[Items listed in a dataset]

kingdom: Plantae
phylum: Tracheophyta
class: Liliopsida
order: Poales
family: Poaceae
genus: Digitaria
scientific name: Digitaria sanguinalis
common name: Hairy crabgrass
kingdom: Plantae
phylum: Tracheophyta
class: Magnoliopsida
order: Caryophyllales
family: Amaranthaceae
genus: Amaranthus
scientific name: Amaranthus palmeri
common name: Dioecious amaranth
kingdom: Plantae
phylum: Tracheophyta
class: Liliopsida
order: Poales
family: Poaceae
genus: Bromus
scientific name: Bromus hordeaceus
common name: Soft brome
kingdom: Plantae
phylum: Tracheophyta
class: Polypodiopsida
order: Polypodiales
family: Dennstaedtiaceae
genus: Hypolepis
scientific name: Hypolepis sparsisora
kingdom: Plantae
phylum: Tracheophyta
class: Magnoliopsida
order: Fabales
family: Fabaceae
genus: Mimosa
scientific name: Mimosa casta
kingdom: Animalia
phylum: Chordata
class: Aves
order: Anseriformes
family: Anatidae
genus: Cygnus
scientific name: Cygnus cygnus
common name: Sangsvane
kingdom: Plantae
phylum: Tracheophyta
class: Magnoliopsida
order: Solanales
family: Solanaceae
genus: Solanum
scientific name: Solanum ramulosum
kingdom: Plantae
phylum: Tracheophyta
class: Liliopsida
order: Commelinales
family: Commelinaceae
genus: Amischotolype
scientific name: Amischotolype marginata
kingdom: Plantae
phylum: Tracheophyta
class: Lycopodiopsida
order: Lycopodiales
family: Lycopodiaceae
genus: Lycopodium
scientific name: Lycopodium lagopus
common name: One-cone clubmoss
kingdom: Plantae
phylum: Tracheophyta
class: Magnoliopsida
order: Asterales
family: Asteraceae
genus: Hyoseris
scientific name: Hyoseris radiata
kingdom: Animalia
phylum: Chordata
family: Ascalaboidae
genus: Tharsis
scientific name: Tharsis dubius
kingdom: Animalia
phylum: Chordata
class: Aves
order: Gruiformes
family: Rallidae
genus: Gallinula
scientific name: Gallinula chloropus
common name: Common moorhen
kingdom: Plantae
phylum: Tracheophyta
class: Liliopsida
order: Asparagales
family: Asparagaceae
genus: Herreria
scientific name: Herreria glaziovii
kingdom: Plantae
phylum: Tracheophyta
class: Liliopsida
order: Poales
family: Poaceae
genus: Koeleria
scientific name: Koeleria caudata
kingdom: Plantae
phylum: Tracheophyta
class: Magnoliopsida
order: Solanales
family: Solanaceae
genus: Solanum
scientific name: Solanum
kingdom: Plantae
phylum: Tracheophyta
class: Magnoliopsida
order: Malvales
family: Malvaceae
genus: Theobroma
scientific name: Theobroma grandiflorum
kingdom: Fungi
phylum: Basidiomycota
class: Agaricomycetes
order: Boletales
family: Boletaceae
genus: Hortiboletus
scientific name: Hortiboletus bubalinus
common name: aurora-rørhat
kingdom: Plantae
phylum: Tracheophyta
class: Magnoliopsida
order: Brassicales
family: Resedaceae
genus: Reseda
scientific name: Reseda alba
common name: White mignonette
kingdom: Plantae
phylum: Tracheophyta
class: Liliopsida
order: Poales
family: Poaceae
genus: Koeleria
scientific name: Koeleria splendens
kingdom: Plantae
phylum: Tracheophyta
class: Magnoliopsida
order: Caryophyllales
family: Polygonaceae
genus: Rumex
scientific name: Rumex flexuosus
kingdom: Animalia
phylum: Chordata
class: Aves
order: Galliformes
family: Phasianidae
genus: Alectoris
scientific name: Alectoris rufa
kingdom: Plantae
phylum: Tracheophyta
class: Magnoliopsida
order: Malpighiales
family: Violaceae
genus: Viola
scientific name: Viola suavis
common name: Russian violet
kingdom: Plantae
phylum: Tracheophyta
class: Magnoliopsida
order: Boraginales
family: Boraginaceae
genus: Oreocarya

* WHAT NEEDS TO BE DONE *
Rewrite every line of the rows above as one numbered list, leaving out blank lines.

* TASK OUTPUT *
1. kingdom: Plantae
2. phylum: Tracheophyta
3. class: Liliopsida
4. order: Poales
5. family: Poaceae
6. genus: Digitaria
7. scientific name: Digitaria sanguinalis
8. common name: Hairy crabgrass
9. kingdom: Plantae
10. phylum: Tracheophyta
11. class: Magnoliopsida
12. order: Caryophyllales
13. family: Amaranthaceae
14. genus: Amaranthus
15. scientific name: Amaranthus palmeri
16. common name: Dioecious amaranth
17. kingdom: Plantae
18. phylum: Tracheophyta
19. class: Liliopsida
20. order: Poales
21. family: Poaceae
22. genus: Bromus
23. scientific name: Bromus hordeaceus
24. common name: Soft brome
25. kingdom: Plantae
26. phylum: Tracheophyta
27. class: Polypodiopsida
28. order: Polypodiales
29. family: Dennstaedtiaceae
30. genus: Hypolepis
31. scientific name: Hypolepis sparsisora
32. kingdom: Plantae
33. phylum: Tracheophyta
34. class: Magnoliopsida
35. order: Fabales
36. family: Fabaceae
37. genus: Mimosa
38. scientific name: Mimosa casta
39. kingdom: Animalia
40. phylum: Chordata
41. class: Aves
42. order: Anseriformes
43. family: Anatidae
44. genus: Cygnus
45. scientific name: Cygnus cygnus
46. common name: Sangsvane
47. kingdom: Plantae
48. phylum: Tracheophyta
49. class: Magnoliopsida
50. order: Solanales
51. family: Solanaceae
52. genus: Solanum
53. scientific name: Solanum ramulosum
54. kingdom: Plantae
55. phylum: Tracheophyta
56. class: Liliopsida
57. order: Commelinales
58. family: Commelinaceae
59. genus: Amischotolype
60. scientific name: Amischotolype marginata
61. kingdom: Plantae
62. phylum: Tracheophyta
63. class: Lycopodiopsida
64. order: Lycopodiales
65. family: Lycopodiaceae
66. genus: Lycopodium
67. scientific name: Lycopodium lagopus
68. common name: One-cone clubmoss
69. kingdom: Plantae
70. phylum: Tracheophyta
71. class: Magnoliopsida
72. order: Asterales
73. family: Asteraceae
74. genus: Hyoseris
75. scientific name: Hyoseris radiata
76. kingdom: Animalia
77. phylum: Chordata
78. family: Ascalaboidae
79. genus: Tharsis
80. scientific name: Tharsis dubius
81. kingdom: Animalia
82. phylum: Chordata
83. class: Aves
84. order: Gruiformes
85. family: Rallidae
86. genus: Gallinula
87. scientific name: Gallinula chloropus
88. common name: Common moorhen
89. kingdom: Plantae
90. phylum: Tracheophyta
91. class: Liliopsida
92. order: Asparagales
93. family: Asparagaceae
94. genus: Herreria
95. scientific name: Herreria glaziovii
96. kingdom: Plantae
97. phylum: Tracheophyta
98. class: Liliopsida
99. order: Poales
100. family: Poaceae
101. genus: Koeleria
102. scientific name: Koeleria caudata
103. kingdom: Plantae
104. phylum: Tracheophyta
105. class: Magnoliopsida
106. order: Solanales
107. family: Solanaceae
108. genus: Solanum
109. scientific name: Solanum
110. kingdom: Plantae
111. phylum: Tracheophyta
112. class: Magnoliopsida
113. order: Malvales
114. family: Malvaceae
115. genus: Theobroma
116. scientific name: Theobroma grandiflorum
117. kingdom: Fungi
118. phylum: Basidiomycota
119. class: Agaricomycetes
120. order: Boletales
121. family: Boletaceae
122. genus: Hortiboletus
123. scientific name: Hortiboletus bubalinus
124. common name: aurora-rørhat
125. kingdom: Plantae
126. phylum: Tracheophyta
127. class: Magnoliopsida
128. order: Brassicales
129. family: Resedaceae
130. genus: Reseda
131. scientific name: Reseda alba
132. common name: White mignonette
133. kingdom: Plantae
134. phylum: Tracheophyta
135. class: Liliopsida
136. order: Poales
137. family: Poaceae
138. genus: Koeleria
139. scientific name: Koeleria splendens
140. kingdom: Plantae
141. phylum: Tracheophyta
142. class: Magnoliopsida
143. order: Caryophyllales
144. family: Polygonaceae
145. genus: Rumex
146. scientific name: Rumex flexuosus
147. kingdom: Animalia
148. phylum: Chordata
149. class: Aves
150. order: Galliformes
151. family: Phasianidae
152. genus: Alectoris
153. scientific name: Alectoris rufa
154. kingdom: Plantae
155. phylum: Tracheophyta
156. class: Magnoliopsida
157. order: Malpighiales
158. family: Violaceae
159. genus: Viola
160. scientific name: Viola suavis
161. common name: Russian violet
162. kingdom: Plantae
163. phylum: Tracheophyta
164. class: Magnoliopsida
165. order: Boraginales
166. family: Boraginaceae
167. genus: Oreocarya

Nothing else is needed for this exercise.